Another important goal was to obtain DNA from the sediments at the site, especially from the LRJ layers. Therefore, in addition to their search for human bone fragments, the team also extracted ancient mammalian DNA from sediment samples to complete the zooarchaeological analysis. Additionally, nuclear DNA analyses are ongoing in collaboration with Arev Sümer at the Max Planck Institute for Evolutionary Anthropology.

Homo sapiens reached northwest Europe as early as 47,500 years ago

Radiocarbon dating was used to understand when humans occupied the cave. Homo sapiens bones from both the 1930s and 2016 to 2022 excavations were directly dated using very small amounts of bone to preserve the material for further analyses. The dates show that these individuals were some of the earliest Homo sapiens to inhabit Europe.

The team also carried out radiocarbon dating of animal bones from different layers of the site to reconstruct the site’s chronology. They focused on bones with traces of human modifications on their surfaces, linking the dates to human presence at the cave. “We found very good agreement between the radiocarbon dates from the Homo sapiens bones from both excavation collections and with modified animal bones from the LRJ layers of the new excavation, making a very strong link between the human remains and LRJ. The evidence suggests that Homo sapiens were sporadically occupying the site from as early as 47,500 years ago,” says Helen Fewlass, an EMBO Postdoctoral Fellow at the Francis Crick Institute, London, and formerly of the Max Planck Institute for Evolutionary Anthropology.

Homo sapiens had the capacity to adapt to harsh climatic conditions

Stable isotope analyses on animal teeth and bones allow insights into the climatic conditions and environments that the pioneering groups of Homo sapiens encountered around Ranis. The team combined information from a broad range of different stable isotope ratios and was able to show that a very cold continental climate and open steppe landscapes, similar to those found in Siberia or northern Scandinavia today, prevailed during the time of the LRJ, and climatic conditions cooled even further throughout the LRJ occupations of Ranis. “This shows that even these earlier groups of Homo sapiens dispersing across Eurasia already had some capacity to adapt to such harsh climatic conditions,” says Sarah Pederzani from the University of La Laguna and the Max Planck Institute for Evolutionary Anthropology, who led the palaeoclimate study of the site. “Until recently it was thought that resilience to cold-climate conditions did not appear until several thousand years later, so this is a fascinating and surprising result. Perhaps cold steppes with larger herds of prey animals were more attractive environments for these human groups than previously appreciated.”

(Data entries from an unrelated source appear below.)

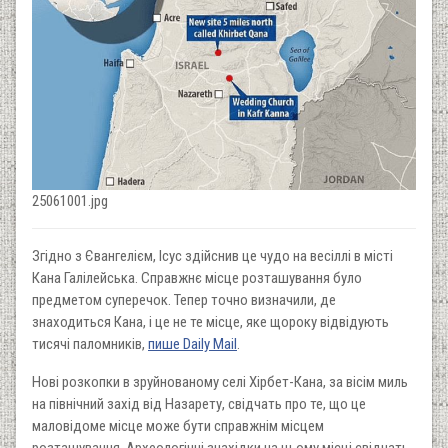
25061001.jpg
Згідно з Євангелієм, Ісус здійснив це чудо на весіллі в місті
Кана Галілейська. Справжнє місце розташування було
предметом суперечок. Тепер точно визначили, де
знаходиться Кана, і це не те місце, яке щороку відвідують
тисячі паломників,
пише Daily Mail
.
Нові розкопки в зруйнованому селі Хірбет-Кана, за вісім миль
на північний захід від Назарету, свідчать про те, що це
маловідоме місце може бути справжнім місцем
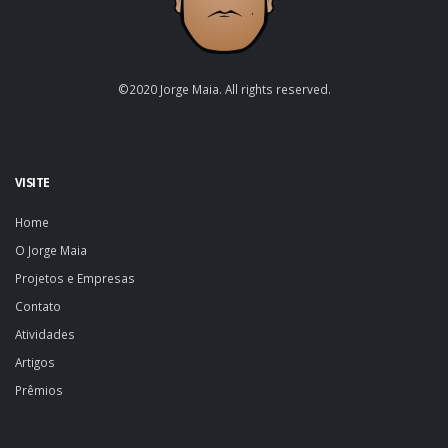
©2020 Jorge Maia. All rights reserved.
VISITE
Home
O Jorge Maia
Projetos e Empresas
Contato
Atividades
Artigos
Prêmios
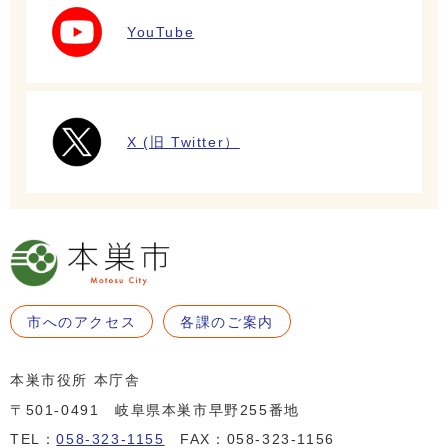
YouTube
X (旧 Twitter）
市へのアクセス
各課のご案内
本巣市役所 本庁舎
〒501-0491 岐阜県本巣市早野255番地
TEL：
058-323-1155
FAX：058-323-1156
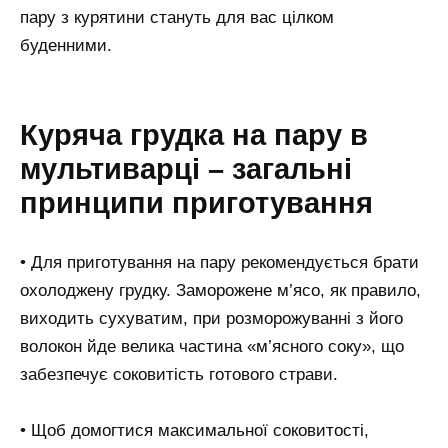
пару з курятини стануть для вас цілком
буденними.
Куряча грудка на пару в
мультиварці – загальні
принципи приготування
• Для приготування на пару рекомендується брати
охолоджену грудку. Заморожене м’ясо, як правило,
виходить сухуватим, при розморожуванні з його
волокон йде велика частина «м’ясного соку», що
забезпечує соковитість готового страви.
• Щоб домогтися максимальної соковитості,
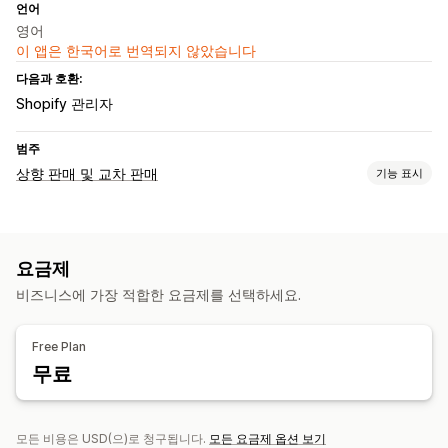
언어
영어
이 앱은 한국어로 번역되지 않았습니다
다음과 호환:
Shopify 관리자
범주
상향 판매 및 교차 판매
기능 표시
맞춤 설정
제품 페이지 상향 판매
고정 카트
요금제
비즈니스에 가장 적합한 요금제를 선택하세요.
Free Plan
무료
모든 비용은 USD(으)로 청구됩니다.
모든 요금제 옵션 보기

This comprehensive study, integrating archaeological excavation, morphological and proteomic taxonomic identification, mitochondrial DNA analysis, radiocarbon dating of newly excavated archaeological material and of human remains, zooarchaeology, and isotope analysis marks a significant milestone in understanding the initial incursions of Homo sapiens into Europe north of the Alps during the Middle to Upper Palaeolithic transition. Furthermore, the team found that Homo sapiens ventured into Europe under severe cold climatic conditions.

Moving in small groups, they shared their environment and sites with large carnivores, like hyenas, and they manufactured elaborately crafted leaf-shaped stone tools. “The results from the Ilsenhöhle in Ranis fundamentally change our ideas about the chronology and settlement history of Europe north of the Alps. It is especially exciting that we now have the oldest H. sapiens here in Thuringia, Germany”, says Tim Schüler of the Thüringisches Landesamt für Denkmalpflege und Archäologie.